Better by far than, say, Robbie Williams' Swing When You're Winning, this fan's trip into swing jazz transcends its fan's status, ironically, because it is the work of a true fan.

A superb collection of original songs, who would have thought Nicky Campbell and Mark Moraghan could make the genre feel so young?

Had Moonlighting's Back In Style been the work of someone with the right CV, rather than a well-known broadcaster and an ex-Holby City actor, it would have been snapped up already as an excellent soundtrack for a new West End musical or a wellspring of new material for the next release by Michael Buble.

Romance and worldy-wisdom + pizazz = good swing jazz and Campbell Moraghan certainly touch base with all points in this beautiful equation.

Upbeat numbers of real verve in the style of Songs For Swinging Lovers-era Frank Sinatra as arranged by the legendary Nelson Riddle (step forward this album's arranger Paul Buck for a job well done).

Lightweight vaudeville jazz-pop.

Lounge crooning smothered in melodic honey.

Dark, end of the night, bluesy numbers.

Such is radio and TV presenter Campbell's genuine wealth of musical references, there's even hints of Ray Charles-like country and 70s MOR, bolstered by tasteful touches of fiddle, pedal steel and ukelele, on The Birds Are Singing Your Name Again, Through It All and Many's The Time, the latter a sure-fire hit for Tony Christie in another life.

Backed by a seven-piece band - piano, strings, horns, Moraghan's nicely smooth voice is best when the rhythm burns brightest - Come For The Ride, A Blast From The Past, We'll Never Have Manhattan - all of them standout numbers.

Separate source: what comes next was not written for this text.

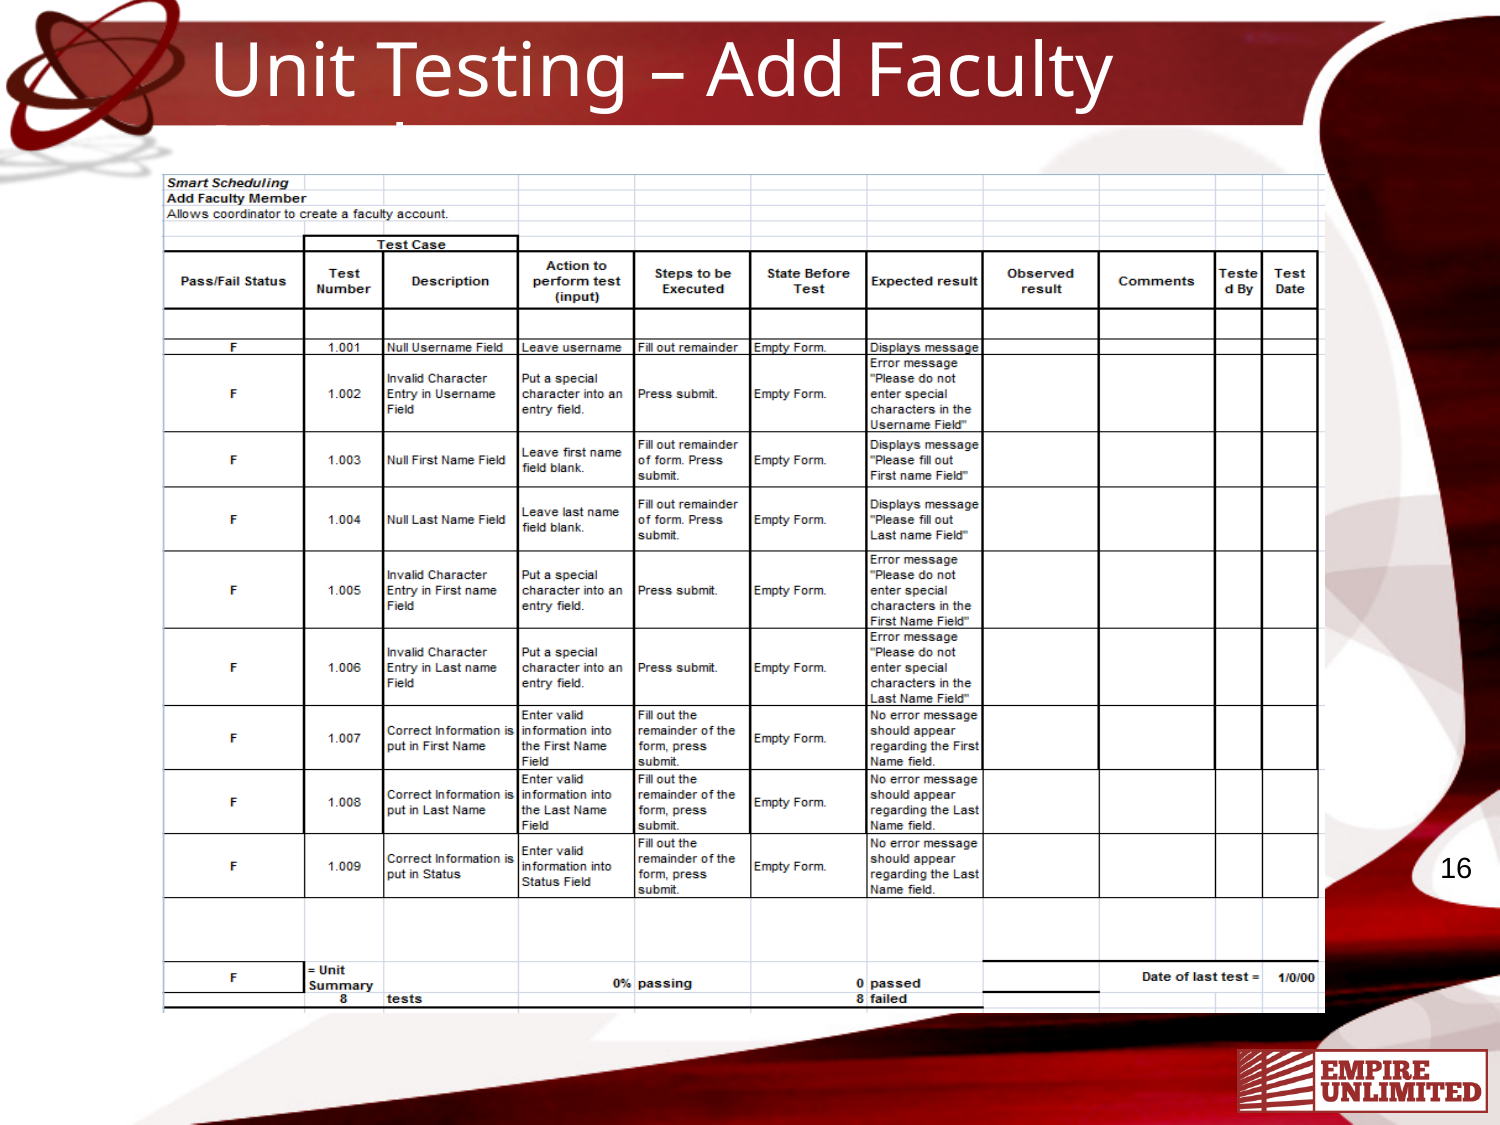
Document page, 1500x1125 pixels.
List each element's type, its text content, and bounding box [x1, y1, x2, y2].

picture [0, 0, 1500, 1125]
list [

The former Holby City star's vocals may not quite possess the bite or depth to add much to the album's more downbeat or poignant moments such Love Ran Out of Time or This Universe of Blue but flashes of emotional muscle burst through on ballsier tracks such as I'll Make An Exception For You.

The songs themselves are strong enough to survive anything - catchy, coherent and blessed with intelligent and witty, suitably bitter-sweet lyrics.

Classic swing jazz has always enjoyed an element of stretching words and rhymes in a cheeky way but it still comes as a shock at first to hear Campbell's contemporary, almost autobiographical, references to "sat nav" and "Obama" and "Brooklyn as in Beckham."

But it's this very modernity which gives this vivacious and impressive album its piquancy and helps lift the whole enterprise above a nostalgia trip. Make no mistake, Moonlight's Back in Style is worth the ride - and very far from a vanity project.